Os registos apontam para uma retracção do Estado perante a reacção popular na serra do Gerês no final do século XIX. Embora também tenha existido reacção das comunidades quando o Estado Novo interveio nos baldios, com os mesmos propósitos de florestação, esta parece não ter surtido igual efeito, e a floresta avançou ao longo de pelo menos trinta anos. O resultado de cada época pode dever-se tanto à eficácia da revolta como às características do regime, claramente autoritário no século XX. De uma maneira ou de outra, a descrição presente nestes excertos refere-se à investida dos finais do século XIX, aquando da criação do Regime Florestal.
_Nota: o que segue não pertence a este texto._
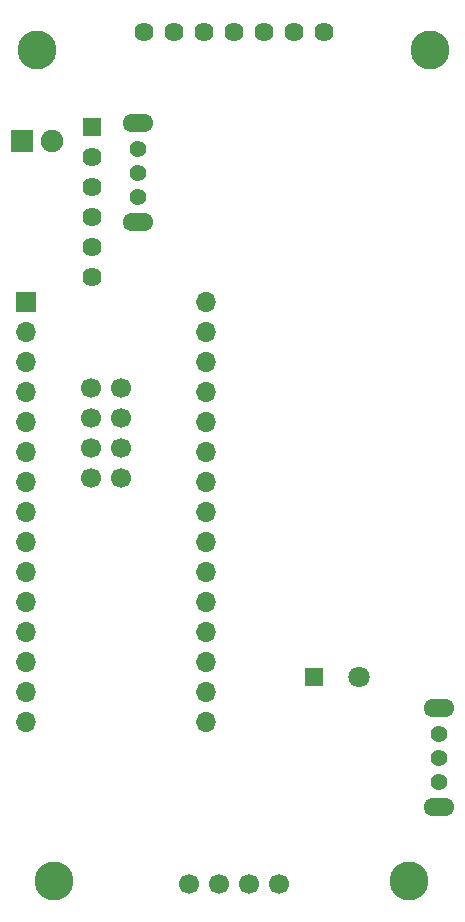
<source format=gbr>
%TF.GenerationSoftware,KiCad,Pcbnew,(5.1.6)-1*%
%TF.CreationDate,2021-10-22T11:30:52-04:00*%
%TF.ProjectId,main_board,6d61696e-5f62-46f6-9172-642e6b696361,rev?*%
%TF.SameCoordinates,Original*%
%TF.FileFunction,Soldermask,Bot*%
%TF.FilePolarity,Negative*%
%FSLAX46Y46*%
G04 Gerber Fmt 4.6, Leading zero omitted, Abs format (unit mm)*
G04 Created by KiCad (PCBNEW (5.1.6)-1) date 2021-10-22 11:30:52*
%MOMM*%
%LPD*%
G01*
G04 APERTURE LIST*
%ADD10C,1.624000*%
%ADD11R,1.624000X1.624000*%
%ADD12C,1.424000*%
%ADD13O,2.624000X1.524000*%
%ADD14C,3.300000*%
%ADD15R,1.700000X1.700000*%
%ADD16O,1.700000X1.700000*%
%ADD17R,1.900000X1.900000*%
%ADD18C,1.900000*%
%ADD19C,1.700000*%
%ADD20C,1.800000*%
%ADD21R,1.600000X1.600000*%
G04 APERTURE END LIST*
D10*
%TO.C,MICRO SD*%
X145478500Y-92138500D03*
X145478500Y-84518500D03*
D11*
X145478500Y-81978500D03*
D10*
X145478500Y-87058500D03*
X145478500Y-89598500D03*
X145478500Y-94678500D03*
%TD*%
D12*
%TO.C,switch2*%
X149352000Y-87884000D03*
X149352000Y-85852000D03*
X149352000Y-83820000D03*
D13*
X149352000Y-90043000D03*
X149352000Y-81661000D03*
%TD*%
D14*
%TO.C,REF\u002A\u002A*%
X140843000Y-75438000D03*
%TD*%
%TO.C,REF\u002A\u002A*%
X172275500Y-145796000D03*
%TD*%
%TO.C,REF\u002A\u002A*%
X174053500Y-75438000D03*
%TD*%
%TO.C,REF\u002A\u002A*%
X142240000Y-145796000D03*
%TD*%
D15*
%TO.C,ARDUINO NANO*%
X139890500Y-96837500D03*
D16*
X155130500Y-129857500D03*
X139890500Y-99377500D03*
X155130500Y-127317500D03*
X139890500Y-101917500D03*
X155130500Y-124777500D03*
X139890500Y-104457500D03*
X155130500Y-122237500D03*
X139890500Y-106997500D03*
X155130500Y-119697500D03*
X139890500Y-109537500D03*
X155130500Y-117157500D03*
X139890500Y-112077500D03*
X155130500Y-114617500D03*
X139890500Y-114617500D03*
X155130500Y-112077500D03*
X139890500Y-117157500D03*
X155130500Y-109537500D03*
X139890500Y-119697500D03*
X155130500Y-106997500D03*
X139890500Y-122237500D03*
X155130500Y-104457500D03*
X139890500Y-124777500D03*
X155130500Y-101917500D03*
X139890500Y-127317500D03*
X155130500Y-99377500D03*
X139890500Y-129857500D03*
X155130500Y-96837500D03*
X139890500Y-132397500D03*
X155130500Y-132397500D03*
%TD*%
D17*
%TO.C,D2*%
X139573000Y-83185000D03*
D18*
X142113000Y-83185000D03*
%TD*%
D19*
%TO.C,nRF24L01+1*%
X147891500Y-106616500D03*
X145351500Y-106616500D03*
X145351500Y-111696500D03*
X145351500Y-109156500D03*
X147891500Y-109156500D03*
X147891500Y-111696500D03*
X147891500Y-104076500D03*
X145351500Y-104076500D03*
%TD*%
D20*
%TO.C,POWER*%
X168084500Y-128587500D03*
D21*
X164274500Y-128587500D03*
%TD*%
D12*
%TO.C,switch1*%
X174815500Y-133350000D03*
X174815500Y-135382000D03*
X174815500Y-137414000D03*
D13*
X174815500Y-131191000D03*
X174815500Y-139573000D03*
%TD*%
D19*
%TO.C,STAGE*%
X161290000Y-146050000D03*
X158750000Y-146050000D03*
X156210000Y-146050000D03*
X153670000Y-146050000D03*
%TD*%
D10*
%TO.C,U1*%
X165100000Y-73914000D03*
X162560000Y-73914000D03*
X160020000Y-73914000D03*
X157480000Y-73914000D03*
X154940000Y-73914000D03*
X152400000Y-73914000D03*
X149860000Y-73914000D03*
%TD*%
M02*

</source>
Tal como outrora, hoje o aforamento permite aos proprietários manterem-se fora dos processos estatais que não os beneficiam. Assim, ao mesmo tempo que, pela natureza da propriedade, são integrados nos programas de financiamento ao lado dos restantes baldios, encontram-se contudo excluídos da legislação própria que regula os baldios. Assim, os montes aforados passariam incólumes às polémicas alterações à lei dos baldios, ocorridas entre 2014 e 2015, caso estas tivessem vigorado. Já no caso das alterações aos critérios de avaliação das áreas para financiamento, essas sim, são determinantes também para os montes aforados. Assim, enquanto por exemplo a alteração do conceito legal de comparte não influencia em nada o funcionamento dos montes aforados, já a diminuição das áreas elegíveis é uma preocupação comum dos montes aforados e baldios (ver capítulo I.4).